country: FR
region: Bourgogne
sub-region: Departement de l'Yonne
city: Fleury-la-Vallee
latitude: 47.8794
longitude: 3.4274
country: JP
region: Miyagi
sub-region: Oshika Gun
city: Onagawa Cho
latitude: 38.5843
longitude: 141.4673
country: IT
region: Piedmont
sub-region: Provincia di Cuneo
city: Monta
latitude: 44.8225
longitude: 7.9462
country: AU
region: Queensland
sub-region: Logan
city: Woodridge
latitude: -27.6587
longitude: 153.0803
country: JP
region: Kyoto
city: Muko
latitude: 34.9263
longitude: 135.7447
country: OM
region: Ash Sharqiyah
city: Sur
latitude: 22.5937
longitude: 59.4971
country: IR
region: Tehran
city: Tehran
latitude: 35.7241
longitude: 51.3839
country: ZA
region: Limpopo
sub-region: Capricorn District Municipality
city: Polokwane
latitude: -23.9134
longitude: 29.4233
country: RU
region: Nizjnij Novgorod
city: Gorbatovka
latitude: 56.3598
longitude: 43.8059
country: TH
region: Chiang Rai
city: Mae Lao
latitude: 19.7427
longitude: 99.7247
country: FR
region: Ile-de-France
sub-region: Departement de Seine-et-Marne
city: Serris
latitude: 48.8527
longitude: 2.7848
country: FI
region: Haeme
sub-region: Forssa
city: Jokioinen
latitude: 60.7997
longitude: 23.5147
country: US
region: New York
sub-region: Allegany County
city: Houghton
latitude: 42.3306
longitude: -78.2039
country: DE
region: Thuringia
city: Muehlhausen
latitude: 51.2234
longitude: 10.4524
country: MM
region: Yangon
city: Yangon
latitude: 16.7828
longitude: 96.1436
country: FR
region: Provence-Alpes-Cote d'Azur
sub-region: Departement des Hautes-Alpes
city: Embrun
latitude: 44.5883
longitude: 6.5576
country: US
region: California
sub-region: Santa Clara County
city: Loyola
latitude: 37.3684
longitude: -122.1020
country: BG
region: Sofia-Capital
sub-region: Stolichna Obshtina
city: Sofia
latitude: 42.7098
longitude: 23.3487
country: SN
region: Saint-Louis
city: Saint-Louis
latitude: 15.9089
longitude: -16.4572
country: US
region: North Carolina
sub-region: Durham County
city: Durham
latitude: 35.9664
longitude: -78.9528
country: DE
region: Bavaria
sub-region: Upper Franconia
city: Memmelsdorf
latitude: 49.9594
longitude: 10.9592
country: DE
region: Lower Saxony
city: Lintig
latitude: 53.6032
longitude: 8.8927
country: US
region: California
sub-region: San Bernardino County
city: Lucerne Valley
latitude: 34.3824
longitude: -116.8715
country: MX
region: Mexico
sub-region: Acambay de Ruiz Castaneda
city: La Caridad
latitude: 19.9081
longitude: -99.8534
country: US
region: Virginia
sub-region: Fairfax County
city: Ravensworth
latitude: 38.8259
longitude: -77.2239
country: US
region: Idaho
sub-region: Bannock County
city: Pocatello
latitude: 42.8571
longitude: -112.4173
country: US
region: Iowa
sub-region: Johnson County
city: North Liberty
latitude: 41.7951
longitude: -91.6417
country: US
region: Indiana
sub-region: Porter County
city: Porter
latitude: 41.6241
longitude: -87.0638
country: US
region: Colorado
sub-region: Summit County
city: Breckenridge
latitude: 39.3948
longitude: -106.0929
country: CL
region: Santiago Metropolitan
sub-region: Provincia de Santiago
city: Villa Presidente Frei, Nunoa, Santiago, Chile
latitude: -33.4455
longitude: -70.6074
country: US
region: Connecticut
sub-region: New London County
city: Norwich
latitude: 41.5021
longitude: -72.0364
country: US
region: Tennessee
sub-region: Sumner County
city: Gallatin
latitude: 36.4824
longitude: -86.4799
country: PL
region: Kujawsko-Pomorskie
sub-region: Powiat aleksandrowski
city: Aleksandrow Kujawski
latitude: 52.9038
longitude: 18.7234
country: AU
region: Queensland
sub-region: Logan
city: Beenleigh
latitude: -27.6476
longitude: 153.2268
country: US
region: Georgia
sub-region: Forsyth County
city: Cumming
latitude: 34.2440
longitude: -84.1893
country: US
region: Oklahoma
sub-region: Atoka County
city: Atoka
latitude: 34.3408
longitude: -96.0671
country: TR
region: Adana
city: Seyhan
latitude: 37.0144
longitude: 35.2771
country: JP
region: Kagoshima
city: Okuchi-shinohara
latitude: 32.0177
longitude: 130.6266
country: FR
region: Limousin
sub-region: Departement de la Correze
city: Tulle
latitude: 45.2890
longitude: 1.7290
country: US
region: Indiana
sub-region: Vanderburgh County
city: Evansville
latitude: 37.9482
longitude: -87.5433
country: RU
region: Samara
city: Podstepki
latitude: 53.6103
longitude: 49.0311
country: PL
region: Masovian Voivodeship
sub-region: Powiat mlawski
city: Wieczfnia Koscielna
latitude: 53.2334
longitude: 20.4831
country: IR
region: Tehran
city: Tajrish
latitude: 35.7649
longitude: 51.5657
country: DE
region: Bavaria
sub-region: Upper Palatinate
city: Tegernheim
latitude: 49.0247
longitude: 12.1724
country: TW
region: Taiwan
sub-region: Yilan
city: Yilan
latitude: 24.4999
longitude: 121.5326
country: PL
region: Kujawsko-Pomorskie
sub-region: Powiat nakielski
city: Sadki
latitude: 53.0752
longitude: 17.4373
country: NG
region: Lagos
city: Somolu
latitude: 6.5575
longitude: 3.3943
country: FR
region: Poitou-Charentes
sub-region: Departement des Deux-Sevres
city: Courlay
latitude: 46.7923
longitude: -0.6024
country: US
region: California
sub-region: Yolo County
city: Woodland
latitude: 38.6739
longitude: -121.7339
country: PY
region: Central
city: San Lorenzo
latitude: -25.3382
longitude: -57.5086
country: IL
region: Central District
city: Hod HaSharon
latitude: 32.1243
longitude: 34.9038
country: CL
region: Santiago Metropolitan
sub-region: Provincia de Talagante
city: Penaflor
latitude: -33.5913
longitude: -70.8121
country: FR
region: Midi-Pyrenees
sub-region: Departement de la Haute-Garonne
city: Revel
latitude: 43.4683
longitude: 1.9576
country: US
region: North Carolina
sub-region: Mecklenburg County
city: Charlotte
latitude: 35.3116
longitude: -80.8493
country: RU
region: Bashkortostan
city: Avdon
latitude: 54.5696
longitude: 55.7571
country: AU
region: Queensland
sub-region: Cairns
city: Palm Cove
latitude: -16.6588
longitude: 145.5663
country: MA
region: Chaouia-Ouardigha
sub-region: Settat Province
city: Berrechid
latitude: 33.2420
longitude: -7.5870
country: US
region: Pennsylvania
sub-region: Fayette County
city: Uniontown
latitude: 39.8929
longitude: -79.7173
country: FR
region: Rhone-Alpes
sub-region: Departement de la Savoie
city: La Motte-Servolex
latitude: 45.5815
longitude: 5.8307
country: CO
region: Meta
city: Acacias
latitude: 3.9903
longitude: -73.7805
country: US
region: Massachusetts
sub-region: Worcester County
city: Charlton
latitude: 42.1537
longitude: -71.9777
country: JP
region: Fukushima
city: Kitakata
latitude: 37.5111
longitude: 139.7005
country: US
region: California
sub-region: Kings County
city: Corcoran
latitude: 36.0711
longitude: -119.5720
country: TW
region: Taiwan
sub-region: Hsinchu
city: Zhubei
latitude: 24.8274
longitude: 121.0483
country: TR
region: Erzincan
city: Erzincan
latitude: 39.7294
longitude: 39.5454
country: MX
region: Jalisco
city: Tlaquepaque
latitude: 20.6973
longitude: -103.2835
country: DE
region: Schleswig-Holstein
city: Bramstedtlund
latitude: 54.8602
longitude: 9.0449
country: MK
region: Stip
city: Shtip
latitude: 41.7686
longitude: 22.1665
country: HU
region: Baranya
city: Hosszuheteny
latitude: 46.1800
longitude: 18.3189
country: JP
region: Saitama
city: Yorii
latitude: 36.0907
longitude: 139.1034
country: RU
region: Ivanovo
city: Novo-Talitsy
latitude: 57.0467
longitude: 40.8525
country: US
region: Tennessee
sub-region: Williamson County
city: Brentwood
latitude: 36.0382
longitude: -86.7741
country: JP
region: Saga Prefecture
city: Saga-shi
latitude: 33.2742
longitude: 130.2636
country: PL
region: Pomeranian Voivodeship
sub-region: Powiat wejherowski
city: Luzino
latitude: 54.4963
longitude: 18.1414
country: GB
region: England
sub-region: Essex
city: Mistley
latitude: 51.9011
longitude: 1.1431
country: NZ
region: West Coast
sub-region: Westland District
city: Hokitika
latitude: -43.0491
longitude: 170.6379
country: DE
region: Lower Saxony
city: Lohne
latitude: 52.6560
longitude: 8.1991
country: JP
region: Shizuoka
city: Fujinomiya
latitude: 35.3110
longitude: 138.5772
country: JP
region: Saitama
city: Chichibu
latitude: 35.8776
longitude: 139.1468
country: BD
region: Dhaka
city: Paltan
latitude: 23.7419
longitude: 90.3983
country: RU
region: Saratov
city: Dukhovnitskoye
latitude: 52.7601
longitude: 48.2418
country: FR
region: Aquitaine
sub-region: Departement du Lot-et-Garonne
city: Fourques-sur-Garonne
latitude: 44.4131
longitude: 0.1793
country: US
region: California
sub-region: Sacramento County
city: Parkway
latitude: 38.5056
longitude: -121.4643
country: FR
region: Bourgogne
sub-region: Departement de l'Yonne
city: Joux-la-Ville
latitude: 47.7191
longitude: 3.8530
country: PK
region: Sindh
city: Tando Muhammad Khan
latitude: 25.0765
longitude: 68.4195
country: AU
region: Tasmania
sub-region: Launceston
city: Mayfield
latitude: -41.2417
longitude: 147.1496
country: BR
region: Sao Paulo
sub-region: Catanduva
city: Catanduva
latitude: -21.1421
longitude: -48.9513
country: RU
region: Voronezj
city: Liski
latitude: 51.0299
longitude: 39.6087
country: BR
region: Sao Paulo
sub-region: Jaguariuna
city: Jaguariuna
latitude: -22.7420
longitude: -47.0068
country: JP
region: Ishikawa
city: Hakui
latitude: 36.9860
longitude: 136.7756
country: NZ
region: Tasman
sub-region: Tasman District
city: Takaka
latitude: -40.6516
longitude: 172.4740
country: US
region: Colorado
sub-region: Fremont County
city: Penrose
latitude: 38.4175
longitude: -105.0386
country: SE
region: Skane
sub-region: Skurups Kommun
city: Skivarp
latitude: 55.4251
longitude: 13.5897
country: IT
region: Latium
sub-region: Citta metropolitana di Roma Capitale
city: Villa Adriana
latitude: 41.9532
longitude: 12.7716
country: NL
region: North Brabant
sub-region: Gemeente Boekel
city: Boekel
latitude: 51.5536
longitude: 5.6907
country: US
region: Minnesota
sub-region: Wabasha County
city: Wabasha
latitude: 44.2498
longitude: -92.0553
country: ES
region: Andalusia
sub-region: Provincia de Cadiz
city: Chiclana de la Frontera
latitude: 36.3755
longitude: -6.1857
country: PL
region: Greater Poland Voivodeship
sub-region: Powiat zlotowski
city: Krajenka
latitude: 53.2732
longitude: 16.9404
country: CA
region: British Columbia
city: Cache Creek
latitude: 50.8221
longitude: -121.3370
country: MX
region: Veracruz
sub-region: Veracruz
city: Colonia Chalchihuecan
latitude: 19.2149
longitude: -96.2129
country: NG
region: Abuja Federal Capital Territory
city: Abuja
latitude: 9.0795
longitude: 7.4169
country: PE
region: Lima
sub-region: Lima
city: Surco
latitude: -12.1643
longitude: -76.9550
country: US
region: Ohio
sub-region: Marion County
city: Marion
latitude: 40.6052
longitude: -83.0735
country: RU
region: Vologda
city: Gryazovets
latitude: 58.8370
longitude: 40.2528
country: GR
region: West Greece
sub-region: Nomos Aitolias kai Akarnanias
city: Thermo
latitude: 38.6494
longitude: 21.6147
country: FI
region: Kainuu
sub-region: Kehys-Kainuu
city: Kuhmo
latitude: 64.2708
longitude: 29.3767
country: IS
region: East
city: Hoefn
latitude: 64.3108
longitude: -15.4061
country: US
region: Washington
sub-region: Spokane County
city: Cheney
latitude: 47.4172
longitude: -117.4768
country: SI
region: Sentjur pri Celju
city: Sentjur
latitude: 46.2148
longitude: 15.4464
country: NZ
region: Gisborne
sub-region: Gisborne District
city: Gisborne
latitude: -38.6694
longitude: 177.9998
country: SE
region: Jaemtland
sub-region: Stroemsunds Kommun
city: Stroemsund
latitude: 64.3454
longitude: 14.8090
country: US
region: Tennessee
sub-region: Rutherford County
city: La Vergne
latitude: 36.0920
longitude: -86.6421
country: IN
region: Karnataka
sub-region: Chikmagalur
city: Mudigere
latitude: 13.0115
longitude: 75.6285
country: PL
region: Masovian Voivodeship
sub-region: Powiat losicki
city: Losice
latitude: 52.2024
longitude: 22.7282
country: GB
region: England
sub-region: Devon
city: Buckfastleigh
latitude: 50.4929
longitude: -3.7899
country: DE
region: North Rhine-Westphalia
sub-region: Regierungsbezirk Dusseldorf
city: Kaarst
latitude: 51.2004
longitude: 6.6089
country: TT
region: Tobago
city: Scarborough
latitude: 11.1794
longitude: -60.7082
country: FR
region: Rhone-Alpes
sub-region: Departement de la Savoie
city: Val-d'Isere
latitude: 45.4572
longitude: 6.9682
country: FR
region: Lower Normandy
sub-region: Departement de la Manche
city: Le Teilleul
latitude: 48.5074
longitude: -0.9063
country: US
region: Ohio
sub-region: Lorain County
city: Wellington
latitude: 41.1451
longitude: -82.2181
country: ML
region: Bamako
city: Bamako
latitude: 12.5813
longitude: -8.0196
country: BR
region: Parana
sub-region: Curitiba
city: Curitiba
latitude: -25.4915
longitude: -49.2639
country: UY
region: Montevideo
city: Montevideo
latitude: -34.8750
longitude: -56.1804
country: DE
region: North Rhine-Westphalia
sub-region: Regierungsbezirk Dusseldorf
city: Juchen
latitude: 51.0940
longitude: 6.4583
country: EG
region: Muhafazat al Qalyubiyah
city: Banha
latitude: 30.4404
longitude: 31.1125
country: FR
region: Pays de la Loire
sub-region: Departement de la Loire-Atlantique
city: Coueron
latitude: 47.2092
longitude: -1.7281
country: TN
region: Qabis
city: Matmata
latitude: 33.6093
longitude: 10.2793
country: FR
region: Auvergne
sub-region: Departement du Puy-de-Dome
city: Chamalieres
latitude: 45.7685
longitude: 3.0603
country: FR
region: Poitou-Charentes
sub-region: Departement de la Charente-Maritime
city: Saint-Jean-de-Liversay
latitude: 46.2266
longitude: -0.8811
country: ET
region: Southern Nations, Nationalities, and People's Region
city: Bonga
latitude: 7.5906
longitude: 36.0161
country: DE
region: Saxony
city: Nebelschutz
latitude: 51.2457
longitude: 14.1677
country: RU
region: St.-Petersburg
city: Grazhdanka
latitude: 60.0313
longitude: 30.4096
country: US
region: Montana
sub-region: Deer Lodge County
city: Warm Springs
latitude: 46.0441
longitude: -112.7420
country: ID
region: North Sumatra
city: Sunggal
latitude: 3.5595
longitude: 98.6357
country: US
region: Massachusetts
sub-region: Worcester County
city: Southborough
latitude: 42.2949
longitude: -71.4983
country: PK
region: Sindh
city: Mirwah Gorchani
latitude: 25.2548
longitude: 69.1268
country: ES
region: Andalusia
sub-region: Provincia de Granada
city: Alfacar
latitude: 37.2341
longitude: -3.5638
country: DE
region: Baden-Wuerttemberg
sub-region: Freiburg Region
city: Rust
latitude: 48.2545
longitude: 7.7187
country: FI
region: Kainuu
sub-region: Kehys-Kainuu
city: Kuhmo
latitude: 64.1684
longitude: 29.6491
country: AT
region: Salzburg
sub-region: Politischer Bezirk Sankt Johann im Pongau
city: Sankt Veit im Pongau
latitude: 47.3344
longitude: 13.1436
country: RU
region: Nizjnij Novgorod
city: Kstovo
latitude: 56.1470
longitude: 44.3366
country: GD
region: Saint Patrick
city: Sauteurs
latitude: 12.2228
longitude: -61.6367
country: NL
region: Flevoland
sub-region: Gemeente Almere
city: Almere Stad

● ● ● ● ● ● ●

Render the listing from its first line up to and including the line containing "region: Mexico" as a Markdown table with columns Row and Listing line, one row per line and no blank lines.

**Exercise result:**
| Row | Listing line |
|---|---|
| 1 | country: FR |
| 2 | region: Bourgogne |
| 3 | sub-region: Departement de l'Yonne |
| 4 | city: Fleury-la-Vallee |
| 5 | latitude: 47.8794 |
| 6 | longitude: 3.4274 |
| 7 | country: JP |
| 8 | region: Miyagi |
| 9 | sub-region: Oshika Gun |
| 10 | city: Onagawa Cho |
| 11 | latitude: 38.5843 |
| 12 | longitude: 141.4673 |
| 13 | country: IT |
| 14 | region: Piedmont |
| 15 | sub-region: Provincia di Cuneo |
| 16 | city: Monta |
| 17 | latitude: 44.8225 |
| 18 | longitude: 7.9462 |
| 19 | country: AU |
| 20 | region: Queensland |
| 21 | sub-region: Logan |
| 22 | city: Woodridge |
| 23 | latitude: -27.6587 |
| 24 | longitude: 153.0803 |
| 25 | country: JP |
| 26 | region: Kyoto |
| 27 | city: Muko |
| 28 | latitude: 34.9263 |
| 29 | longitude: 135.7447 |
| 30 | country: OM |
| 31 | region: Ash Sharqiyah |
| 32 | city: Sur |
| 33 | latitude: 22.5937 |
| 34 | longitude: 59.4971 |
| 35 | country: IR |
| 36 | region: Tehran |
| 37 | city: Tehran |
| 38 | latitude: 35.7241 |
| 39 | longitude: 51.3839 |
| 40 | country: ZA |
| 41 | region: Limpopo |
| 42 | sub-region: Capricorn District Municipality |
| 43 | city: Polokwane |
| 44 | latitude: -23.9134 |
| 45 | longitude: 29.4233 |
| 46 | country: RU |
| 47 | region: Nizjnij Novgorod |
| 48 | city: Gorbatovka |
| 49 | latitude: 56.3598 |
| 50 | longitude: 43.8059 |
| 51 | country: TH |
| 52 | region: Chiang Rai |
| 53 | city: Mae Lao |
| 54 | latitude: 19.7427 |
| 55 | longitude: 99.7247 |
| 56 | country: FR |
| 57 | region: Ile-de-France |
| 58 | sub-region: Departement de Seine-et-Marne |
| 59 | city: Serris |
| 60 | latitude: 48.8527 |
| 61 | longitude: 2.7848 |
| 62 | country: FI |
| 63 | region: Haeme |
| 64 | sub-region: Forssa |
| 65 | city: Jokioinen |
| 66 | latitude: 60.7997 |
| 67 | longitude: 23.5147 |
| 68 | country: US |
| 69 | region: New York |
| 70 | sub-region: Allegany County |
| 71 | city: Houghton |
| 72 | latitude: 42.3306 |
| 73 | longitude: -78.2039 |
| 74 | country: DE |
| 75 | region: Thuringia |
| 76 | city: Muehlhausen |
| 77 | latitude: 51.2234 |
| 78 | longitude: 10.4524 |
| 79 | country: MM |
| 80 | region: Yangon |
| 81 | city: Yangon |
| 82 | latitude: 16.7828 |
| 83 | longitude: 96.1436 |
| 84 | country: FR |
| 85 | region: Provence-Alpes-Cote d'Azur |
| 86 | sub-region: Departement des Hautes-Alpes |
| 87 | city: Embrun |
| 88 | latitude: 44.5883 |
| 89 | longitude: 6.5576 |
| 90 | country: US |
| 91 | region: California |
| 92 | sub-region: Santa Clara County |
| 93 | city: Loyola |
| 94 | latitude: 37.3684 |
| 95 | longitude: -122.1020 |
| 96 | country: BG |
| 97 | region: Sofia-Capital |
| 98 | sub-region: Stolichna Obshtina |
| 99 | city: Sofia |
| 100 | latitude: 42.7098 |
| 101 | longitude: 23.3487 |
| 102 | country: SN |
| 103 | region: Saint-Louis |
| 104 | city: Saint-Louis |
| 105 | latitude: 15.9089 |
| 106 | longitude: -16.4572 |
| 107 | country: US |
| 108 | region: North Carolina |
| 109 | sub-region: Durham County |
| 110 | city: Durham |
| 111 | latitude: 35.9664 |
| 112 | longitude: -78.9528 |
| 113 | country: DE |
| 114 | region: Bavaria |
| 115 | sub-region: Upper Franconia |
| 116 | city: Memmelsdorf |
| 117 | latitude: 49.9594 |
| 118 | longitude: 10.9592 |
| 119 | country: DE |
| 120 | region: Lower Saxony |
| 121 | city: Lintig |
| 122 | latitude: 53.6032 |
| 123 | longitude: 8.8927 |
| 124 | country: US |
| 125 | region: California |
| 126 | sub-region: San Bernardino County |
| 127 | city: Lucerne Valley |
| 128 | latitude: 34.3824 |
| 129 | longitude: -116.8715 |
| 130 | country: MX |
| 131 | region: Mexico |